JSON.parse() の引数は string 型なので、構文解析が失敗する値が渡される可能性も十分考えられます。そこで、 JSON.parse() を try/catch して必ず return する関数を実装してみます2

パース時点では必ず unknown な値を取得出来るので、

  • JSON 文字列をパース出来たか
  • JSON 文字列内に期待のデータが入っているか

を Narrowing で検証すれば、安全です。

Playground

const parseJson = (text: string): unknown => {
  try {
    return JSON.parse(text);
  } catch {
    return;
  }
};

const jsonText = `
{
  name: "Minami Kotori"
}
`;

// `jsonText` が何であれ、 unknown な値を受け取る
const json = parseJson(jsonText);

結論

「TypeScript だけで安全に JSON 文字列内の値を読み取る」ためには、

  • try/catch で構文解析失敗を考慮しつつ
  • 戻り値の型を any から unknown に変更した上で
  • Narrowing する

必要があります。

(余談) その他の方法

型アノテーション/アサーションで安全にはならない

期待する型を予め定義して型アノテーション/アサーションで any を上書きする方法を紹介する記事が Web 上にはありますが、ちょっと便利になるだけで安全にはならないです。 むしろ嘘の可能性も考慮するとより危険になっているので、不便になっているとも言える3

下記を見る限り、ちょっと便利になっている気がしなくもない。

// 👇 の構造の JSON 文字列を期待している
interface SchoolIdol {
  name: string;
  school: {
    name: string;
  };
}
const jsonText = `{}`;

const jsObject: SchoolIdol = JSON.parse(jsonText);
// const jsObject = JSON.parse(jsonText) as SchoolIdol;

// ✨ SchoolIdol 型に favoriteFood プロパティはないので、TypeSciprt 上でエラーが発生する
console.log(jsObject.favoriteFood); // Property 'favoriteFood' does not exist on type 'SchoolIdol'.

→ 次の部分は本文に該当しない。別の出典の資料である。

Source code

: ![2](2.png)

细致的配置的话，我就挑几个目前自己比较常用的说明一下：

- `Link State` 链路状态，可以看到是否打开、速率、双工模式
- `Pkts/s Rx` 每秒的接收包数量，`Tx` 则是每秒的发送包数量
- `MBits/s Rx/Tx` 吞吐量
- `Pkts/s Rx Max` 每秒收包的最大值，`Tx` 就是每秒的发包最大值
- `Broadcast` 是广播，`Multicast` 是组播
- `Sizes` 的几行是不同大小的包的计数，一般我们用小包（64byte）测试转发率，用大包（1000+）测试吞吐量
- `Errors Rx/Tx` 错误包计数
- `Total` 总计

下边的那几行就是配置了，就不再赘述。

// ✨ SchoolIdol 型に従って、school.name にアクセス出来る
console.log(json.school.name);

しかし上記 jsonText の値は記事の都合で省略されているのではなく、本当に {} になっているとしたらどうでしょう?

const jsonText = `{}`;

const jsObject: SchoolIdol = JSON.parse(jsonText);

// 🔥 school プロパティが存在しないが、any 型なので TypeScript はエラーを出さない
// undefined の name プロパティにアクセスしようとするので、JavaScript 上で実行時エラーが発生する ☠️
console.log(jsObject.school.name); // Uncaught TypeError: Cannot read properties of undefined (reading 'name')

JSON 型にキャストする

JSON.parse() の戻り値の型は全く分からない訳ではなく、正確には JSON の型ではあります。そこで JSON 型を TypeScript で作って(参考: type-fest) 戻り値の型を上書きする方法もあります。

interface JSON {} // 省略

const parseJson = (text: string): JSON => {
  return JSON.parse(text);
};

だだしプロパティにアクセスするために Narrowing することに変わりはないので、unknown を使うパターンと違いがない…。

ライブラリを使う

https://zod.dev とか、https://valibot.dev とかあるけれど、実装規模を考慮した上で依存関係の追加を検討したいですね。

Footnotes

  1. eval('var hoge = {"fuga": "piyo"}') ってする方法もあるけれど、使って良いという意味ではない。

  2. 要件によってはそのまま throw しちゃっても良いと思う。

  3. 嘘の可能性がない (JSON 文字列の内容が保証されている) 場合もあるので、一概には言えない…という保身コメント。